松本里美は飲み込んだ言葉を喉の奥に押し戻し、いつからか佐藤峻介が彼女に一言も話したくなくなったのかを思い出していた。

「峻介、私の顔が見えないの?」

佐藤峻介はようやく彼女の方を見上げ、頬が赤く染まり、指の跡がついているのに気づいた。

「誰が殴ったんだ?」

「父なのよ」

「それなら仕方がないな」佐藤峻介は椅子に座り直し、書類を開いた。

彼が松本隼人に文句を言えるわけがなかった。松本家に関係がなくても、彼は松本隼人を非常に尊敬していたのだ。

松本里美は彼の無関心さに苛立ち、すぐに彼の元に駆け寄った。「もし高橋優子が怪我をしていたら、あなたはこんなに冷淡でいられるの?」

佐藤峻介は「君が彼女と比べる資格があるのか?」と言おうとしたが、亡くなった鈴木蓮のことを思い出し、その言葉を飲み込んだ。「森本昇に送迎を頼むから、病院に行け」

「私はあなたの婚約者なのよ!」

松本里美は彼の冷淡な態度に不満を持っていた。以前も彼は彼女に親しげではなかったが、少なくとも紳士的であり、尊重してくれていた。しかし今では、彼は最低限の尊重さえも示さず、彼女に対する嫌悪感が明らかに表れていた。

「婚約式に君は来なかっただろう」佐藤峻介が指摘した。

「どういうこと?あなた、私たちの婚約を認めたくないの?忘れないで。あなたは鈴木蓮に私たちを一生守ると約束したのよ!もし鈴木蓮がいなかったら、あなたはとっくに死んでいたのよ」

この言葉を松本里美は何度も口にした。例えば、彼女が高価なネックレスを欲しがったとき、佐藤峻介が「だめだ」と言うと、彼女は鈴木蓮の死を持ち出してきた。彼女が明海別荘を欲しがったときも、もともとは高橋優子へのサプライズだったが、結局は鈴木蓮の名前を出され、佐藤峻介は泣く泣く手放すことになった。
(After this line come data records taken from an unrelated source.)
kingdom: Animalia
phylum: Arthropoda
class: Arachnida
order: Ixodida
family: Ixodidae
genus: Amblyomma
さらには、佐藤峻介が何年もかけて準備してきた病院も、入札、認可、土地取得、建設に至るまで、多大な労力を費やしてきた。本来は高橋優子が子供を産んだときの贈り物として考えていた。彼は高橋優子の善良さを知っていて、病気で困っている人々のための慈善基金まで設立した。

彼は高橋優子がそのことを知ったとき、どれほど喜ぶかを想像していた。

しかし、松本里美がその情報を知り、病院の株式を欲しがり、名前さえも変更してしまった。